Nonetheless, on the hospitality side, Stonehill expects to have roughly US$1 billion in transactions this year.

Friedman added that Peachtree Group will be a net buyer on the hospitality side as it remains extremely bullish on the sector due to current fundamentals. “Moreover, the aftermath of COVID has created tailwinds in this sector, making a compelling case for hospitality to be the most investable asset class today,” he said.

Friedman pointed to limited new supply; how in an inflationary environment, hotels can reprice daily; and a good risk-premium spread off the 10-year Treasury on a cap rate basis from where they trade. “In addition, the outlook for demand will be substantial over the next three to five years. This makes our case to be a net buyer with strategic asset sales along the way,” he said.

Friedman added that a higher interest rate environment will create a market with more transaction volume, believing ownership groups that have relied on heavy leverage will be forced to sell.

“Higher interest rates in commercial real estate are compelling to be a lender as you can achieve equity-like returns,” Friedman said. “Specifically, in hospitality, we see increased transaction volume next year due to fatigue in the market between ownership groups and their lenders, franchisors and investors.”

Further evidence of higher transaction volume ahead: Friedman cited lenders being less willing to work through maturity renewals and technical defaults; hotels needing significant PIPs completed sooner rather than later; as well as limited distributions and needed capital injections frustrating investors. “This fatigue and pressure from those factors will create an environment for transaction volume to increase at reasonable valuations,” Friedman said.

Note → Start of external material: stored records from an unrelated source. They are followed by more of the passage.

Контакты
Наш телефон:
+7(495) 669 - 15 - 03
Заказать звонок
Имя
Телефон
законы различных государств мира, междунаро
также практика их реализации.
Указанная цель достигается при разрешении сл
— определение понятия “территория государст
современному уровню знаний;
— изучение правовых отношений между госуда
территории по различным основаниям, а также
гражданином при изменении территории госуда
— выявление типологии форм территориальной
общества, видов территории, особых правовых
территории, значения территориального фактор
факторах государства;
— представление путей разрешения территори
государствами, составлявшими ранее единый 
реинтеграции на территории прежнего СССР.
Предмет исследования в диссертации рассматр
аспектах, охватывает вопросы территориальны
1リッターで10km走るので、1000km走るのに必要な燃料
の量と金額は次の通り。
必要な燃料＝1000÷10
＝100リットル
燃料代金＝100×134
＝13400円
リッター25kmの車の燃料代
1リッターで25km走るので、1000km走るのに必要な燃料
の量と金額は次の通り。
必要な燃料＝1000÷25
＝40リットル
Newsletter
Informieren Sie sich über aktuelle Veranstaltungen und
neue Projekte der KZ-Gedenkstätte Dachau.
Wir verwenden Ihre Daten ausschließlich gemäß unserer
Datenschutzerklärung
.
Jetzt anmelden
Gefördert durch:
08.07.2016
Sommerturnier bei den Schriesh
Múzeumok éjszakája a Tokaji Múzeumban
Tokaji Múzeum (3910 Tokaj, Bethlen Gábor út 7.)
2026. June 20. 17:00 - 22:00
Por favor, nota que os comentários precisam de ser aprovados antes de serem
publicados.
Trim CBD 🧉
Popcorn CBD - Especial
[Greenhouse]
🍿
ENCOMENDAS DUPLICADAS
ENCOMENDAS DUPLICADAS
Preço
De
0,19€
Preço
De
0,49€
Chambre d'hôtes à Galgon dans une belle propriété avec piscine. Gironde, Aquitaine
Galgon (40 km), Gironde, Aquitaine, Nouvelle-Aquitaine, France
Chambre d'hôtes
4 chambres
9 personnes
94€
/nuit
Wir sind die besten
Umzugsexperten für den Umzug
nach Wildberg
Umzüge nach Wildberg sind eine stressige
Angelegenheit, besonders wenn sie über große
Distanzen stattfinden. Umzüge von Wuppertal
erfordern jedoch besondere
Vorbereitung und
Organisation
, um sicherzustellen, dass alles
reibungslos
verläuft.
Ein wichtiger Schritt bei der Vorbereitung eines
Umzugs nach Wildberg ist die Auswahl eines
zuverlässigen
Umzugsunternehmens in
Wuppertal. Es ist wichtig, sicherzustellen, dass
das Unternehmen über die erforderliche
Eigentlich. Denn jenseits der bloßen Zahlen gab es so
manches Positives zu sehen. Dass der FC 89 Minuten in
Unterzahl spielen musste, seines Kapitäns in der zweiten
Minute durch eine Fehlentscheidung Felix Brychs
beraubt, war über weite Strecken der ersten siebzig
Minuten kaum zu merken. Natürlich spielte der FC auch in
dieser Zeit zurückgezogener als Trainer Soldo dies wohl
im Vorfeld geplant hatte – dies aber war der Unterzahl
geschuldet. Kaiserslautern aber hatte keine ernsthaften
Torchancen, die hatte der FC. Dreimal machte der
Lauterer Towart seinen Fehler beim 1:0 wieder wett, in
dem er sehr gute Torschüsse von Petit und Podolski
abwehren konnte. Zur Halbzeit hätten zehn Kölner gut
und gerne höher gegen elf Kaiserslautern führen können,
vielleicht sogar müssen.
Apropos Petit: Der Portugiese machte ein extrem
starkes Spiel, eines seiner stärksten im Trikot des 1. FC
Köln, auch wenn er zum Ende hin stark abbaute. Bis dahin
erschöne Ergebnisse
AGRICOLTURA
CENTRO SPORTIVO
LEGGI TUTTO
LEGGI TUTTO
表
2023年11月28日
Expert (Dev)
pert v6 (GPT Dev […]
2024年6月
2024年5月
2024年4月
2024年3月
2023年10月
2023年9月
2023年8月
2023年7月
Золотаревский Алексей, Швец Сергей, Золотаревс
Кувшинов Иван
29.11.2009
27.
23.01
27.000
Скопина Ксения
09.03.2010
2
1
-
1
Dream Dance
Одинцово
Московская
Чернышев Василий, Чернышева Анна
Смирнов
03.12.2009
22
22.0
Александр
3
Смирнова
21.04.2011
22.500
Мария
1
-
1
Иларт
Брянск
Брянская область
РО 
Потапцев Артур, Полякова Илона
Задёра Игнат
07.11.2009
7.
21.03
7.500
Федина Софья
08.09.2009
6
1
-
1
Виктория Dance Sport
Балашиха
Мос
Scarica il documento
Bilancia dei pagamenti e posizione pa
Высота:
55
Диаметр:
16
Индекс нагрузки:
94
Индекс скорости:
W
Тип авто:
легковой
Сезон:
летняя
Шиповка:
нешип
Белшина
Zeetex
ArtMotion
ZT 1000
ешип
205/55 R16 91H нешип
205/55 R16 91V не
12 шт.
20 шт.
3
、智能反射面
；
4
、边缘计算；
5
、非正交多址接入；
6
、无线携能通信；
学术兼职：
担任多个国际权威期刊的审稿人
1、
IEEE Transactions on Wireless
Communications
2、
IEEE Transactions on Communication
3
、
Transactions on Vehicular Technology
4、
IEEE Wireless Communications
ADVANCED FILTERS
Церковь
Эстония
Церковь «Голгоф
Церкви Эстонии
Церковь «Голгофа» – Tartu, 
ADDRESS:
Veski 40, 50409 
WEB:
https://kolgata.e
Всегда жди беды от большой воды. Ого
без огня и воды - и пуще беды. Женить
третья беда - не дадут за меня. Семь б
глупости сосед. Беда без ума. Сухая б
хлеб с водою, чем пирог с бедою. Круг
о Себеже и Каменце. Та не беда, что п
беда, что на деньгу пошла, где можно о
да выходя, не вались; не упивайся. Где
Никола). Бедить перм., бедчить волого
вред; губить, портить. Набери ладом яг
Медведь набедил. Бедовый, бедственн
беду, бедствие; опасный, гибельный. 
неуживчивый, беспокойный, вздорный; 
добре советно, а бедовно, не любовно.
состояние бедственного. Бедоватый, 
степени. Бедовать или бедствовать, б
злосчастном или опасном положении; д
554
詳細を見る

He added that Stonehill continues to help hotel owners with capital to refinance, acquire and develop. They provide senior debt, mezzanine financing, and preferred equity positions on hotel assets.

Stonehill has also launched Stonehill Commercial Real Estate to handle the financing outside of hospitality. Established in May 2022, this division is actively originating loans in multiple real estate sectors and has a roughly US$200 million pipeline.